BUSINESS

Farewell to Work?

July 10, 2012   ·   0 Comments

Source: Organizations, Occupations and Work

By Steven Vallas:

It’s an old debate, actually –think back to the 1950s, when a burgeoning literature emerged on the employment effect of automation. Or, think about fictitious portrayals such as Kurt Vonnegut’s Player Piano, which provided a dystopian image of a corporate-dominated society in which paid employment was virtually obsolete. More recently, we’ve seen books by such well-known scholars as Stanley Aronowitz, Jeremy Rifkin, Andre Gorz, and Ulrich Beck, among others, all adopting the Cassandra-like cry: Bid Farewell to Work!

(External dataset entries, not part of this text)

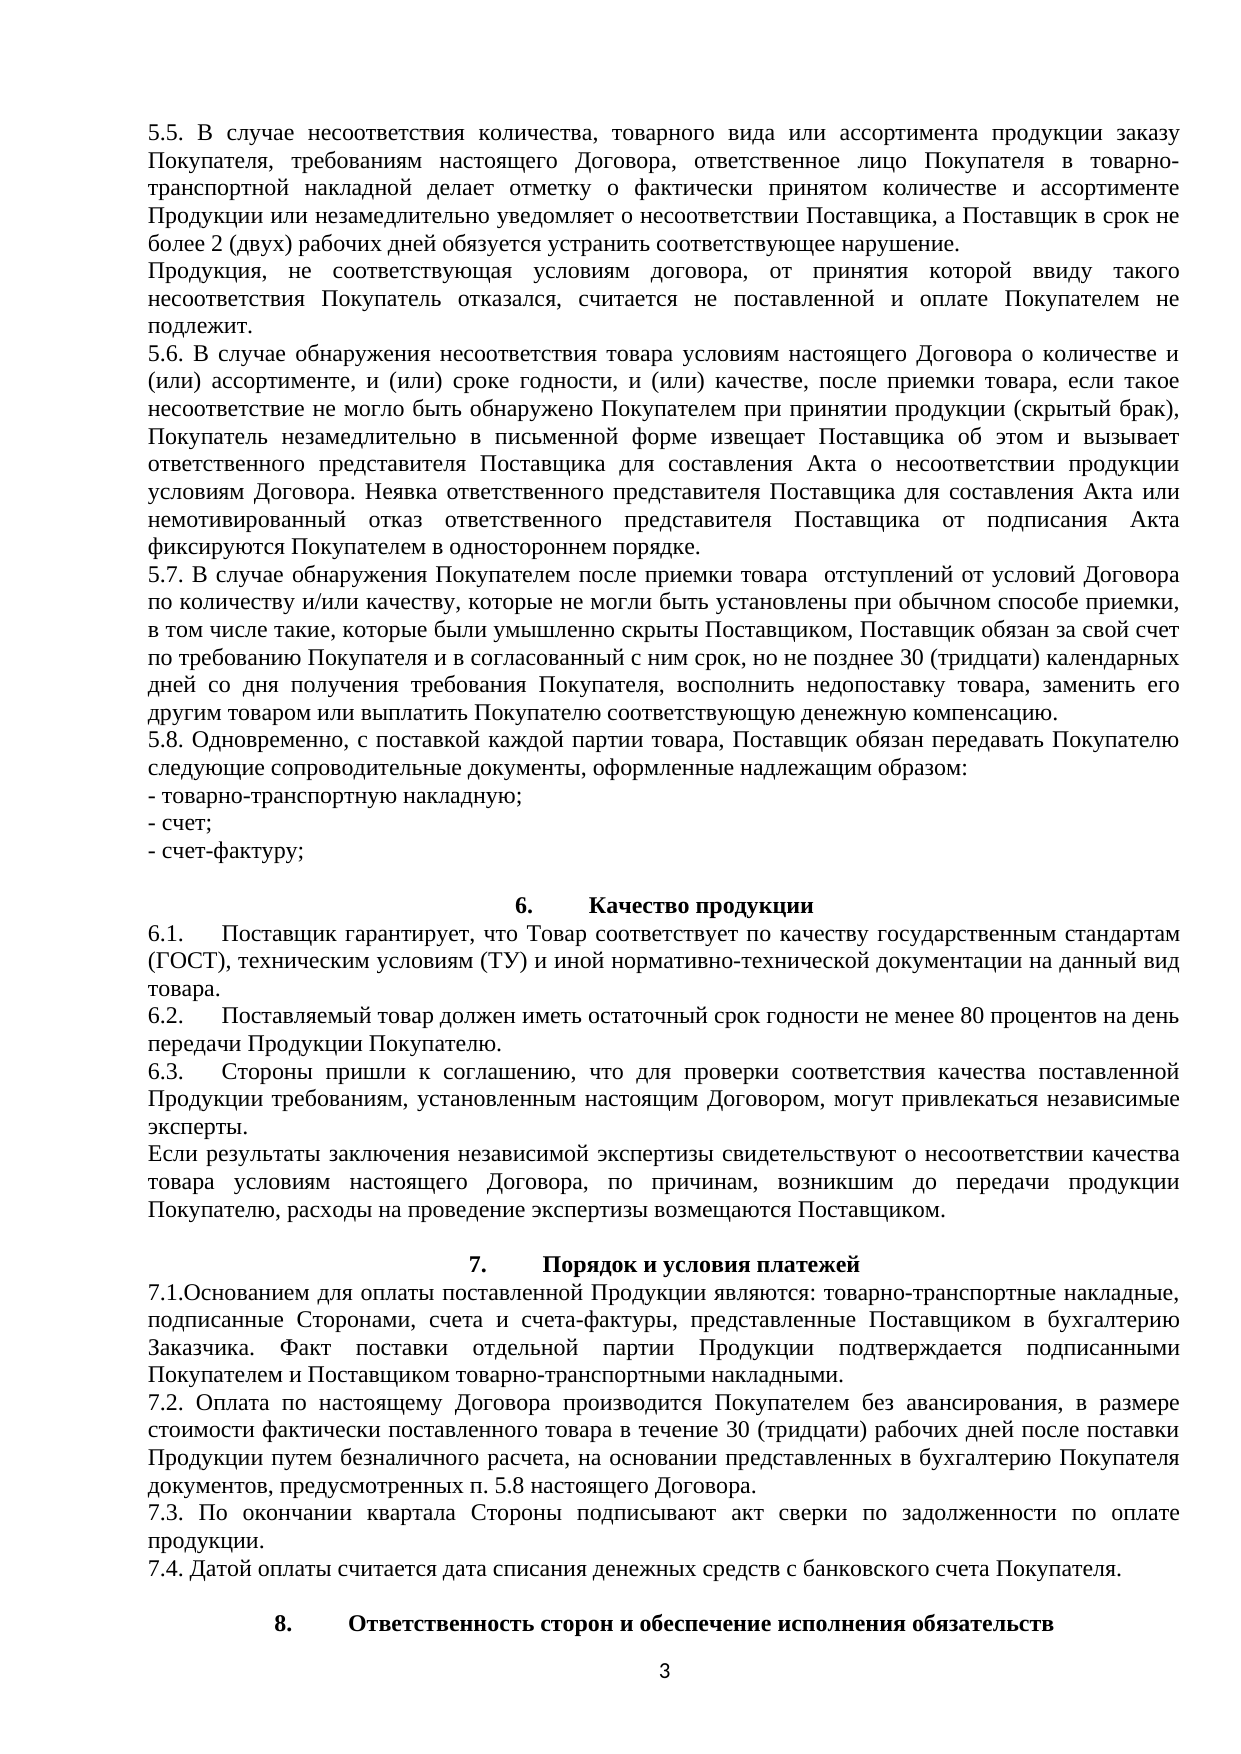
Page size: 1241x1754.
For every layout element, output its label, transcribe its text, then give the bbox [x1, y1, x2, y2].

text - счет; [148, 808, 1181, 836]
text - счет-фактуру; [148, 836, 1181, 863]
text 8. Ответственность сторон и обеспечение исполнения обязательств [148, 1609, 1181, 1637]
text 5.5. В случае несоответствия количества, товарного вида или ассортимента продукции заказу Покупателя, требованиям настоящего Договора, ответственное лицо Покупателя в товарно-транспортной накладной делает отметку о фактически принятом количестве и ассортименте Продукции или незамедлительно уведомляет о несоответствии Поставщика, а Поставщик в срок не более 2 (двух) рабочих дней обязуется устранить соответствующее нарушение. [148, 118, 1181, 256]
text 6.1. Поставщик гарантирует, что Товар соответствует по качеству государственным стандартам (ГОСТ), техническим условиям (ТУ) и иной нормативно-технической документации на данный вид товара. [148, 919, 1181, 1001]
text 6.2. Поставляемый товар должен иметь остаточный срок годности не менее 80 процентов на день передачи Продукции Покупателю. [148, 1001, 1181, 1057]
text 7.3. По окончании квартала Стороны подписывают акт сверки по задолженности по оплате продукции. [148, 1498, 1181, 1553]
text 7. Порядок и условия платежей [148, 1250, 1181, 1277]
text 7.4. Датой оплаты считается дата списания денежных средств с банковского счета Покупателя. [148, 1553, 1181, 1581]
text 5.8. Одновременно, с поставкой каждой партии товара, Поставщик обязан передавать Покупателю следующие сопроводительные документы, оформленные надлежащим образом: [148, 725, 1181, 781]
text 5.6. В случае обнаружения несоответствия товара условиям настоящего Договора о количестве и (или) ассортименте, и (или) сроке годности, и (или) качестве, после приемки товара, если такое несоответствие не могло быть обнаружено Покупателем при принятии продукции (скрытый брак), Покупатель незамедлительно в письменной форме извещает Поставщика об этом и вызывает ответственного представителя Поставщика для составления Акта о несоответствии продукции условиям Договора. Неявка ответственного представителя Поставщика для составления Акта или немотивированный отказ ответственного представителя Поставщика от подписания Акта фиксируются Покупателем в одностороннем порядке. [148, 339, 1181, 560]
text Если результаты заключения независимой экспертизы свидетельствуют о несоответствии качества товара условиям настоящего Договора, по причинам, возникшим до передачи продукции Покупателю, расходы на проведение экспертизы возмещаются Поставщиком. [148, 1139, 1181, 1222]
text 7.2. Оплата по настоящему Договора производится Покупателем без авансирования, в размере стоимости фактически поставленного товара в течение 30 (тридцати) рабочих дней после поставки Продукции путем безналичного расчета, на основании представленных в бухгалтерию Покупателя документов, предусмотренных п. 5.8 настоящего Договора. [148, 1388, 1181, 1498]
text Продукция, не соответствующая условиям договора, от принятия которой ввиду такого несоответствия Покупатель отказался, считается не поставленной и оплате Покупателем не подлежит. [148, 256, 1181, 339]
text 7.1.Основанием для оплаты поставленной Продукции являются: товарно-транспортные накладные, подписанные Сторонами, счета и счета-фактуры, представленные Поставщиком в бухгалтерию Заказчика. Факт поставки отдельной партии Продукции подтверждается подписанными Покупателем и Поставщиком товарно-транспортными накладными. [148, 1277, 1181, 1388]
text 5.7. В случае обнаружения Покупателем после приемки товара отступлений от условий Договора по количеству и/или качеству, которые не могли быть установлены при обычном способе приемки, в том числе такие, которые были умышленно скрыты Поставщиком, Поставщик обязан за свой счет по требованию Покупателя и в согласованный с ним срок, но не позднее 30 (тридцати) календарных дней со дня получения требования Покупателя, восполнить недопоставку товара, заменить его другим товаром или выплатить Покупателю соответствующую денежную компенсацию. [148, 560, 1181, 725]
text - товарно-транспортную накладную; [148, 781, 1181, 808]
text 6.3. Стороны пришли к соглашению, что для проверки соответствия качества поставленной Продукции требованиям, установленным настоящим Договором, могут привлекаться независимые эксперты. [148, 1057, 1181, 1139]
text 6. Качество продукции [148, 891, 1181, 919]
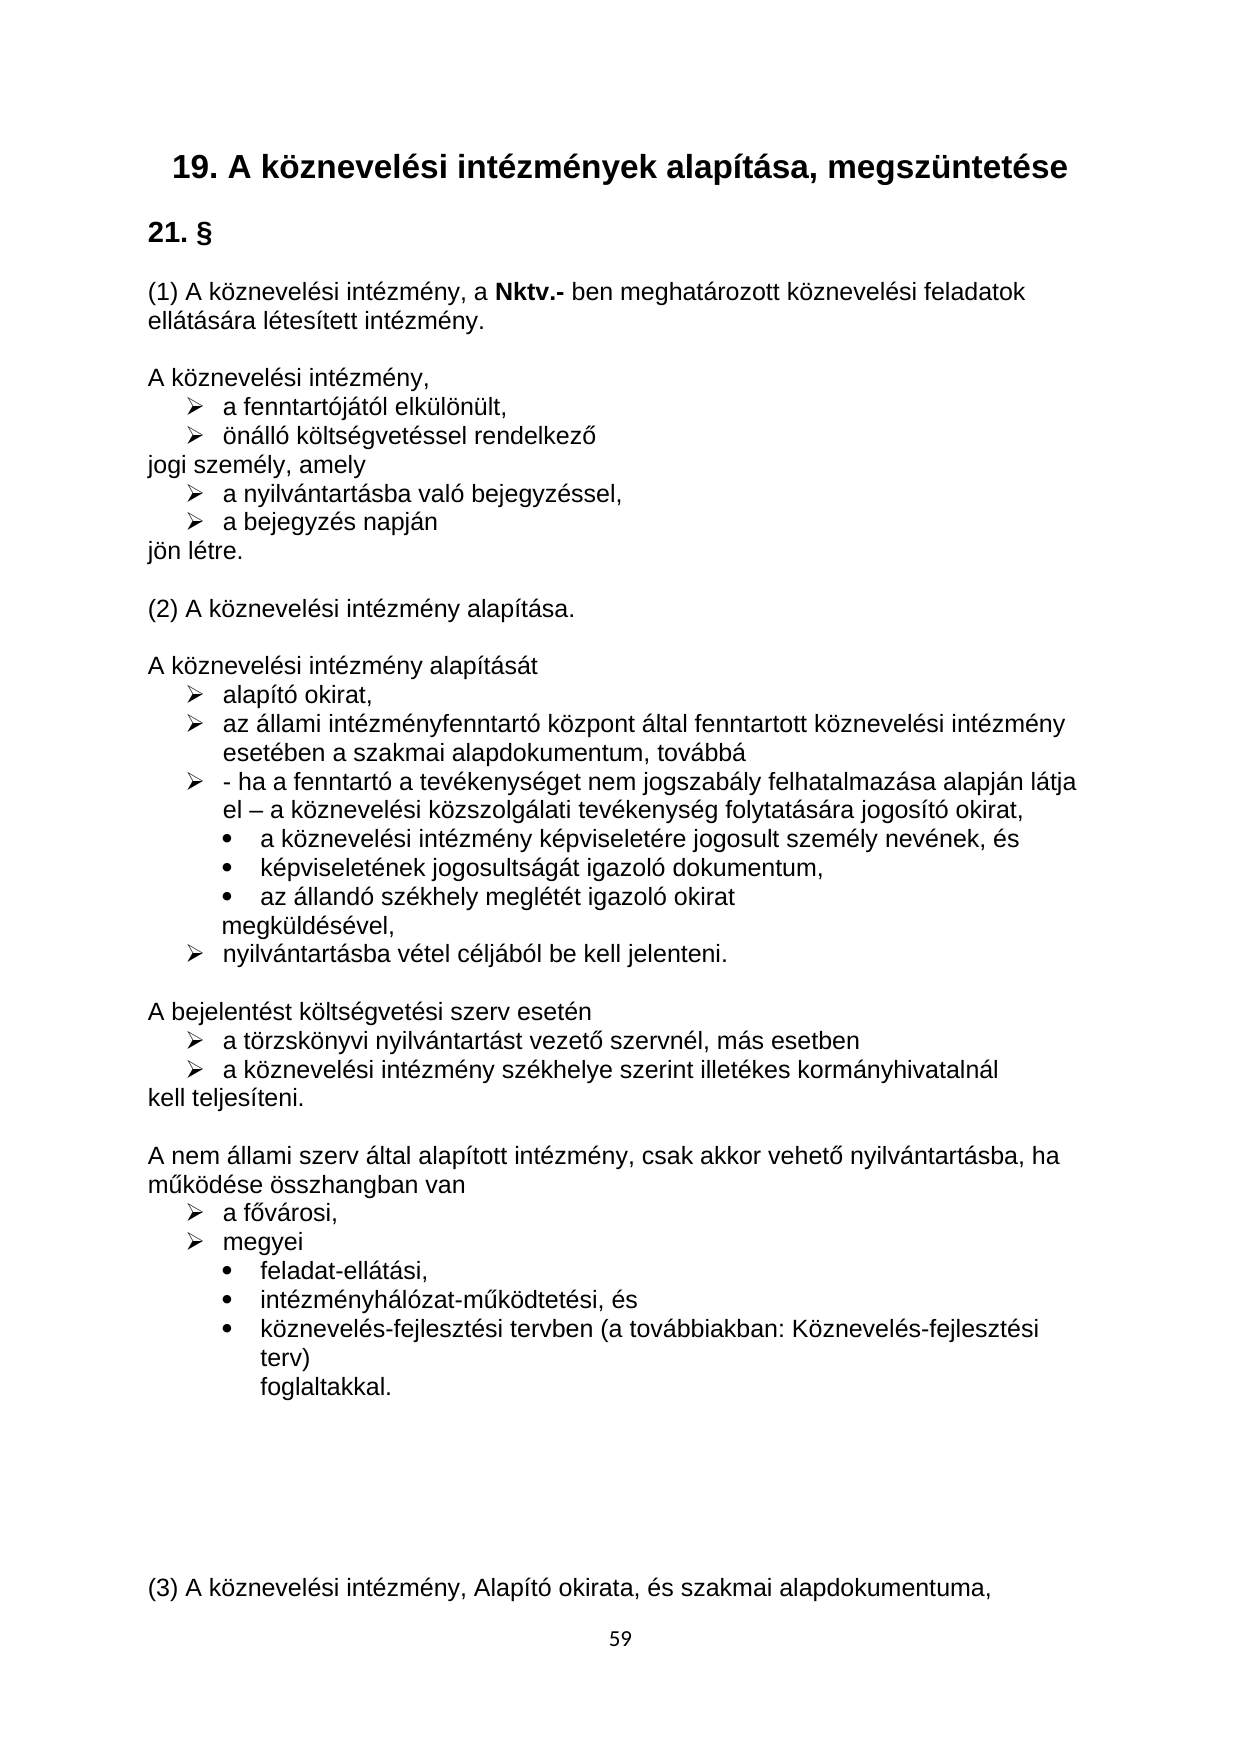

Now, as discussed in Thomas Edsall’s provocative op-ed piece in today’s New York Times, a new generation of economists (many centered up here in the Boston/Cambridge area) has provided new cause for concern.  Two MIT economists — Erik Brynjolfsson and Andrew McAfee—have been tracking structural changes in the economy, documenting some worrisome trends: the ratio of employed people to the working-age population has been declining steadily and precipitously since the 1990s. Corporate profits, though they moderated during the great recession, have recovered nicely (this is especially true of financial profits), even as demand for  labor has either fallen or stagnated. The image, then, is one of a growing and even buoyant economy whose material benefits are limited to the ranks of the highly affluent – an economy and society, in other words, that can grow without need for people in anything resembling middle class or middle-income jobs.

Here is a graphic (use control-+ to enlarge it, or see the Edsall op ed piece) that documents something of the Brynjolfsson-McAfee analysis (click here for their blog). As you’ll see, the red trend line represents the employment/working age population. The green lines represent different forms of corporate investment and profits. The black line in the middle of the graph shows the trend of GDP. In line with the dystopian narrative outlined above, the data suggest a free-fall in demand for labor, even as the economy has weathered the turbulent downturn.

Graphic via The New York Times

Is this a presentiment of a real structural trend? Were the earlier Cassandras wrong, but only temporarily so? Do the disastrous labor market experiences we here about college graduating classes  show us the future of a middle class in permanent decline? If the answers are all affirmative, then the material stakes are obvious.  How shall people find their livelihoods in the near term future? In organizational terms, the question must be raised as to such structural trends affect the balance of power within the firm (as those who remain employed become ever more aware of their precarious situation).  The cultural stakes are more subtle, but equally real. How can a society founded on paid employment –what Ulrich Beck, borrowing from Sebastian de Grazia, has called “the work society”—adjust to a world in which paid employment is available to a smaller and smaller proportion of the population? Questions abound –and answers, like jobs, are in remarkably short supply.